Don't be too envious of Lee's letter though he's a great Transfiguration partner. He pays attention. Haha. Know I'm pulling your leg. I do miss having you next to me in Transfiguration. You were the most annoying and endearing partner. No one can do it as well as you.

So does that last sentence count as flirting? You told me flirting wasn't just 'saying nice things, it's an art'. Okay, then. Never seen you serious and inflamed like this before. We had a role switch. I'm the serious one and you're the lighthearted one. I didn't know we were interchangeable.

I strongly protest against a broom ride together. I never told you of my accident on Madeline's broom when I was six. Long story short, I got stuck on a tree and fell three feet. My arm broke and now I can't get on a broom without having flashes of that incident. Let's keep the broom ride for another time, okay?

Anyway, I have to go now, George. I miss you too. Anything you want to say to me just write it here. I don't care if it doesn't make sense. Tell me everything. I mean it.

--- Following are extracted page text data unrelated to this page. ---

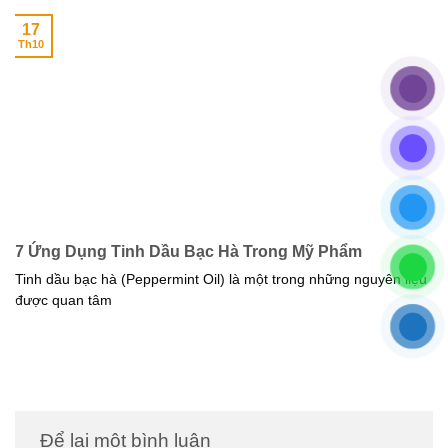
17
Th10
7 Ứng Dụng Tinh Dầu Bạc Hà Trong Mỹ Phẩm
Tinh dầu bạc hà (Peppermint Oil) là một trong những nguyên liệu
được quan tâm
Để lại một bình luận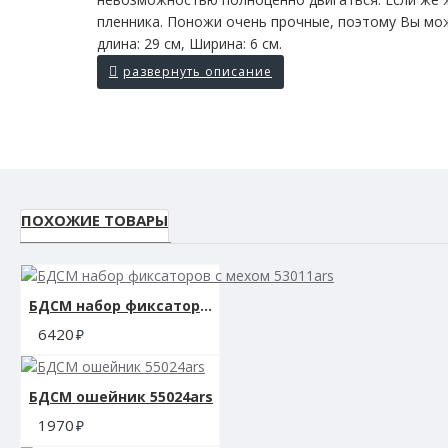
пленника. Поножи очень прочные, поэтому Вы мож
длина: 29 см, Ширина: 6 см.
ПОХОЖИЕ ТОВАРЫ
БДСМ набор фиксаторов с мехом 53011ars
6420
БДСМ ошейник 55024ars
1970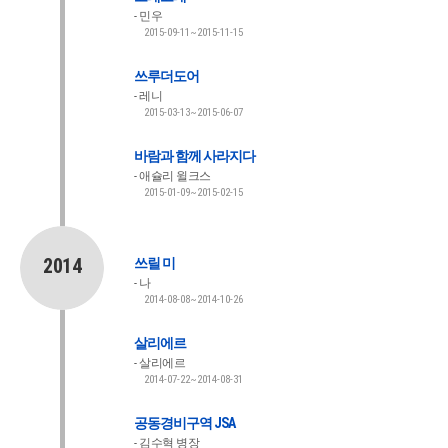
민우
2015-09-11~2015-11-15
쓰루더도어
레니
2015-03-13~2015-06-07
바람과 함께 사라지다
애슐리 윌크스
2015-01-09~2015-02-15
2014
쓰릴 미
나
2014-08-08~2014-10-26
살리에르
살리에르
2014-07-22~2014-08-31
공동경비구역 JSA
김수혁 병장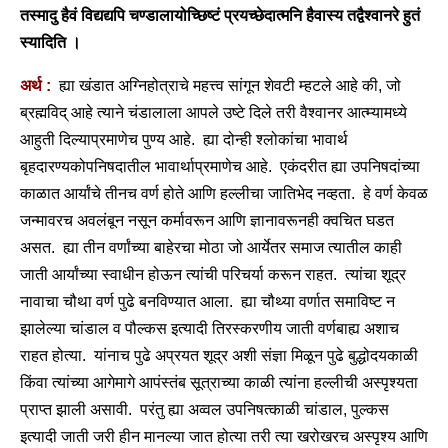
तस्मादु हैवं विद्यद्यपि चण्डालायोच्छिष्टं प्रयच्छेदात्मनि हैवास्य तद्वैश्वानरे हुतं
स्यादिति ।
अर्थ :
ह्या खंडात अग्निहोत्राचे महत्त्व सांगून शेवटी म्हटले आहे की, जो
ब्रह्मविद् आहे त्याने चंडालाला आपले उष्टे दिले तरी वैश्वानर आत्म्यामध्ये
आहुती दिल्याप्रमाणेच पुण्य आहे. ह्या दोन्ही श्लोकांचा भावार्थ
बृहदारण्यकोपनिषदातील भावार्थाप्रमाणेच आहे. एकंदरीत ह्या उपनिषदांच्या
काळात आर्यांचे तीनच वर्ण होते आणि हल्लीचा जातिभेद नव्हता. हे वर्ण केवळ
जन्मावरच अवलंबून नसून कर्मावरून आणि ज्ञानावरूनही क्वचित घडत
असत. ह्या तीन वर्णांच्या बाहेरचा मोठा जो आर्येतर समाज त्यातील काही
जाती आर्यांच्या स्वाधीन होऊन त्यांची परिचर्या करून राहत. त्यांचा शूद्र
नावाचा चौथा वर्ण पुढे बनविण्यात आला. ह्या चौथ्या वर्णात समाविष्ट न
झालेल्या चांडाल व पौल्कस इत्यादी तिरस्करणीय जाती वर्णबाह्य अशाच
राहत होत्या. यांनाच पुढे अप्रयत शूद्र अशी संज्ञा मिळून पुढे बुद्धोदयकाळी
किंवा त्यांच्या आगेमागे आपंस्तंब सूत्राच्या काळी त्यांना हल्लीची अस्पृश्यता
प्राप्‍त झाली असावी. परंतु ह्या अव्वल उपनिषत्काळी चांडाल, पुल्कस
इत्यादी जाती जरी हीन मानल्या जात होत्या तरी त्या खरोखरच अस्पृश्य आणि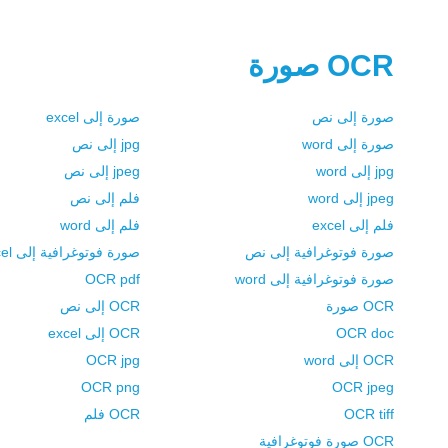
OCR صورة
صورة إلى نص
صورة إلى excel
صورة إلى word
jpg إلى نص
jpg إلى word
jpeg إلى نص
jpeg إلى word
فلم إلى نص
فلم إلى excel
فلم إلى word
صورة فوتوغرافية إلى نص
صورة فوتوغرافية إلى excel
صورة فوتوغرافية إلى word
OCR pdf
OCR صورة
OCR إلى نص
OCR doc
OCR إلى excel
OCR إلى word
OCR jpg
OCR png
OCR jpeg
OCR tiff
OCR فلم
OCR صورة فوتوغرافية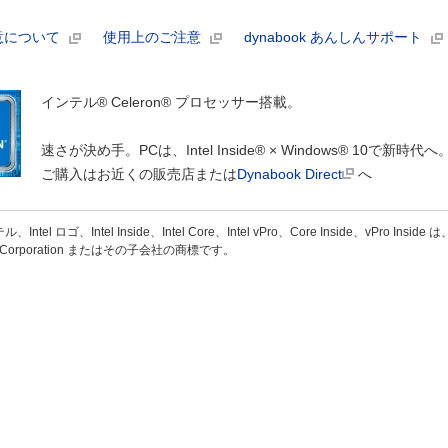
意について
使用上のご注意
dynabook あんしんサポート
インテル® Celeron® プロセッサー搭載。
速さが決め手。PCは、Intel Inside® × Windows® 10で新時代へ
ご購入はお近くの販売店または
Dynabook Direct
へ
テル、Intel ロゴ、Intel Inside、Intel Core、Intel vPro、Core Inside、vPr
el Corporation またはその子会社の商標です。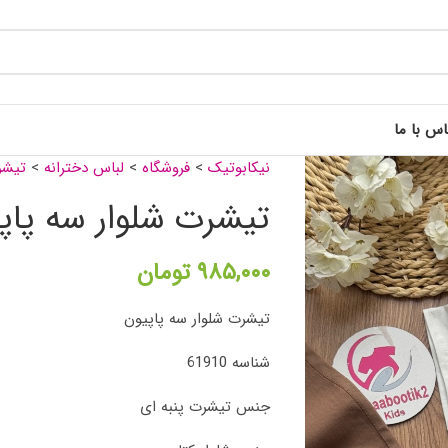
اس با ما
نیکابوتیک
>
فروشگاه
>
لباس دخترانه
>
تیشر
تیشرت شلوار سه پاپ
۹۸۵,۰۰۰
تومان
تیشرت شلوار سه پاپیون
شناسه 61910
جنس تیشرت پنبه ای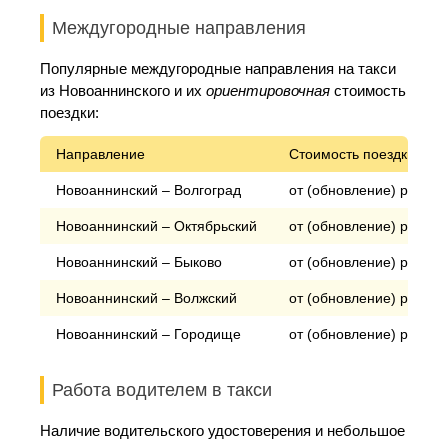
Междугородные направления
Популярные междугородные направления на такси
из Новоаннинского и их
ориентировочная
стоимость
поездки:
Направление
Стоимость поездки*
Новоаннинский – Волгоград
от (обновление) рублей
Новоаннинский – Октябрьский
от (обновление) рублей
Новоаннинский – Быково
от (обновление) рублей
Новоаннинский – Волжский
от (обновление) рублей
Новоаннинский – Городище
от (обновление) рублей
Работа водителем в такси
Наличие водительского удостоверения и небольшое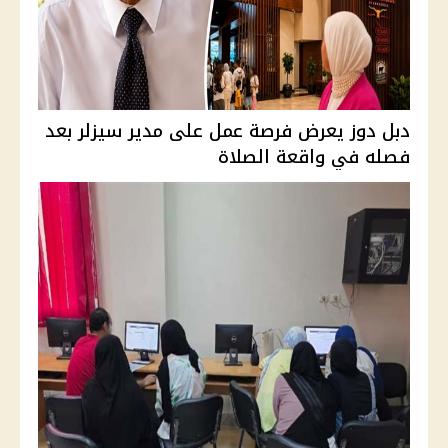
دبل دوز يعرض فرصة عمل على مدير سيزلر بعد
فصله في واقعة الصلاة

Oh, wait, I forgot to write about my day. I'm doing fine. A lot of self isolation again. I haven't been talking much with my friends. We are all doing our own thing. I don't know but we seem to be in our own worlds. Luna and I often study together in our common room. Amitee is always taking walks with Camilla. Rose is writing either an essay or a love song. Gina is...Gina.

I have other stuff to say but I'll update you later. I really have to go.

Love, Amara

P.S More kisses attached. Please make good use of them.

P.S.S The Dukes from Honeydukes asked for you that day. Also do you want me to send you sweets?

20th May 1996

Dear George,

Before you start reading, I want to tell you there's a packet of the candy you wanted with the letter. The Honeydukes were happy to know I was getting candy for you and Fred. Of course, you asked for Licorice Wands. I am not at all surprised.

Exams are underway and I can't even describe how much of a mess I am. You would laugh or at least raise your eyebrows in concern. I keep losing things, freaking out over practice exams, and tipping over ink bottles in the middle of the exam. The invigilators have gotten very cross with me!

I really want to make a good life for myself. I want to be the best I can be and get as many Outstandings and get a good job for myself. Although I really don't know what that looks like. This is the first time ever in my life I don't have a plan. I feel like I will enter the world, completely blank. It makes me feel foolish. Shouldn't I know these things? My friends seem to know where they're heading but I'm just too confused at the moment.

Okay enough of my complaining, I have nice things to say too. Lee and I have become fast friends. I'm helping him revise for NEWTS. We're helping each other actually. We joke a lot about you two. I learnt a lot about your failed pranks from him. I have a lot of questions to ask you. Why did you feel the need to scare owls from the Owlery? I remember that day. My dad's owl returned to him quite frazzled. I distinctly remember it couldn't hoot for a week.